Starbucks positioned itself to ride coffee's second wave. To secure their gourmet roasted beans, the three Starbucks owners – Zev Siegl, in particular – tapped Alfred Peet of Peet's coffee. Peet not only helped the three secure gourmet beans, but he eventually taught Jerry Baldwin how to roast coffee. This allowed him to bow out of his advisory and supplier role to Starbucks, eventually encouraging its independence. Roasting its own coffee took Starbucks from coffee seller to favored third space in a very short time. For those unfamiliar with the concept of the third space, it's a place where people hang out that's not work nor home but a familiar and comfortable third space – hence, the name – that gives them a place to socialize and drink good coffee somewhere off the normal beaten path.

Brewed coffee drinks weren't really its thing

In a time where you can order a double frappuccino latte with triple milk and a cookie on top from your mobile phone and then head on over to your local Starbucks to pick it up, it seems a tad strange to go into Starbucks and not pick up a nice cup o' Joe while there. But during its early days, brewed coffee drinks didn't draw customers in. It was the promise of a few scoops of gourmet coffee beans poured into paper bags, ready for home consumption, that drew them in.

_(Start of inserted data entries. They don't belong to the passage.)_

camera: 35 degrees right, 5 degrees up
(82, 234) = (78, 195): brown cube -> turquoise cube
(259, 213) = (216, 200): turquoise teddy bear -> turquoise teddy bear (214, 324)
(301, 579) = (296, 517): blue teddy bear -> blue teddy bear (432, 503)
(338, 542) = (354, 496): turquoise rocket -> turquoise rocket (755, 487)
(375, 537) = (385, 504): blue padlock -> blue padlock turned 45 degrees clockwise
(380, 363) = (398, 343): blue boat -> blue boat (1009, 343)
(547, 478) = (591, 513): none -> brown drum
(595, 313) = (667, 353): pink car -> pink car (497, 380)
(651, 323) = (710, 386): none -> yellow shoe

While it's true that Starbucks eventually started brewing coffee in store, store workers didn't brew the coffee to sell it. Rather, it provided samples for would-be customers who were sitting on the fence and who needed a bit of a nudge to hop off said fence and order something. Early customers showed more willingness to buy the coffee when they could taste it first. It wasn't really until eventual CEO Howard Schultz took his fateful trip to a trade show in Milan and truly tasted what steamed milk and coffee properly brewed together could do for the coffee business. Even then, he couldn't convince the original three owners to implement the kind of barista service we've become used to today. He had to buy the company out to fully realize his dream and to turn Starbucks into the global coffee experience it has become.